The advantage is that you get a weaker connection with addiction. For example, you can easily provide your own mock instance. In some cases, it also makes the code shorter by spelling _notificationCenter instead of [NSNotificationCenter defaultCenter] .

And the third reason that I can think of is that declaring a property makes the dependency explicit: you know, looking at the public API, that the state or behavior of an object depends on the application delegate. Using singleton in a class implementation completely hides this fact.

But if there are many controllers in the application that depend on the application delegate, this is probably just a design flaw.

+3
source

To answer the question in the frame.

Specific Benefits: -

Pure code - the property is set once (and can be read-only). If you use it more than once

self.appDelegate is easier than extracting appDelegate from a shared application each time. (and easier)

There may be a slight performance advantage (although this is definitely a premature optimization and may not exist depending on the compiler).

I have to agree with CodaFi that it is a little smelly, so there is an intermediate basis for creating syntactic sugar to hide some complexity.

 @class MyAppDelegate; @interface MySharedAppDelegate : NSObject + (MyAppDelegate*) appDelegate; @end #include "MyAppDelegate.h" @implementation MySharedAppDelegate + ( MyAppDelegate*) appDelegate { return (MyAppDelegate*)[UIApplication sharedApplication].appDelegate; } @end 
+2
source

I prefer to use a macro rather than defining a property in each viewcontrollers as

 #define appDelegate ((MYAppDelegate *)[[UIApplication sharedApplication] delegate]) 

Define this in constants.h and by including the header in the .pch file, I can have this appDelegate in any class in my code.

+1
source

I like to do this:

 //in .pch file #import "Includes.h" //in Includes.h #import "AppDelegate.h" #define APPDELEGATE() (AppDelegate *)[[UIApplication sharedApplication]delegate] 

Then somewhere I need to ask appDelegate, something that I just say

 [APPDELEGATE() someMethod]; 

Having the AppDelegate property somewhere else seems like a bad idea. I can’t say why, except for already having a simple way to get this link (sharedApplication).

In this case, this is probably just for the convenience of the developer. However, I have to say that the “need” for AppDelegate references everywhere is probably more an indication of spaghetti code and bad encapsulation.

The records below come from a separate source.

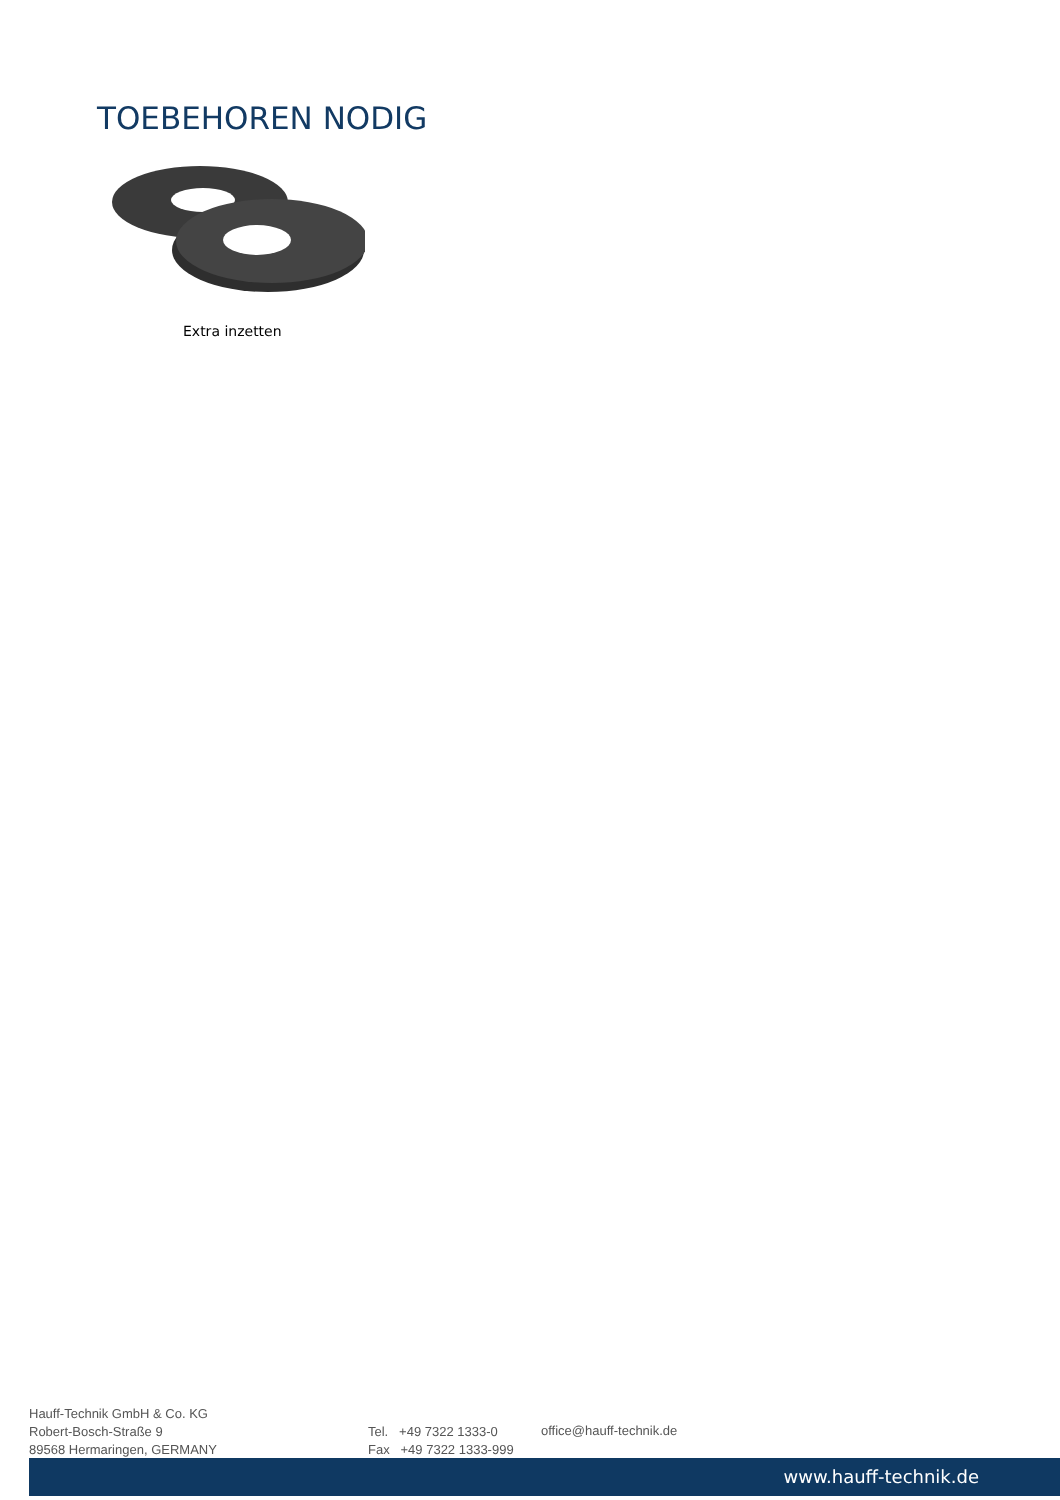TOEBEHOREN NODIG
Extra inzetten
Hauff-Technik GmbH & Co. KG
Robert-Bosch-Straße 9
89568 Hermaringen, GERMANY
Tel. +49 7322 1333-0
Fax +49 7322 1333-999
office@hauff-technik.de
www.hauff-technik.de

* By the way, I store references to some "global" variables inside appDelegate, which can also be an indicator of poor encapsulation ... that's why I use the APPDELEGATE () expression first ;-)

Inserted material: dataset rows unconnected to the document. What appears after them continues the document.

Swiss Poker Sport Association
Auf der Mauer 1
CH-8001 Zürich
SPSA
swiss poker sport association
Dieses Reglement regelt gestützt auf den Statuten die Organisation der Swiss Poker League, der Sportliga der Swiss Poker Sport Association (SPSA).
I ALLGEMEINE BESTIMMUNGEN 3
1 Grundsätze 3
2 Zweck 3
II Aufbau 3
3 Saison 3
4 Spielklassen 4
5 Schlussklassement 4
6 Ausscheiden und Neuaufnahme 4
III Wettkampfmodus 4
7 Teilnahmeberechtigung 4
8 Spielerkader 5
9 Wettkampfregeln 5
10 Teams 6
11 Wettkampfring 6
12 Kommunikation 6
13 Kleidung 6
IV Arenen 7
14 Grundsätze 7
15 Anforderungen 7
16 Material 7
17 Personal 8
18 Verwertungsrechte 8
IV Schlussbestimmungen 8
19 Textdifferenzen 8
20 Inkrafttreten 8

** Things like NSDateFormatter, which you will need quite often, but not necessarily “live” inside the class (you do not need one for each instance, but can be applied to several instances) or a link to some specific state, for example, “global font size applications "

+1
source

I do not think this is subjective. The question arises:

are there any advantages besides convenience, the appDelegate property compared to retrieving the application delegate

And I think the answer is no. There is no benefit other than convenience.

Ideally, you do not have (or minimal) communication between your application delegate and the controllers of your kind, so the method you use should not matter much. In the project I'm working on now, I just get a delegate when I need it (this is only 2 places in the entire code base). If you did it in dozens of places, it might make sense to have it as a property, but again, this is purely for convenience.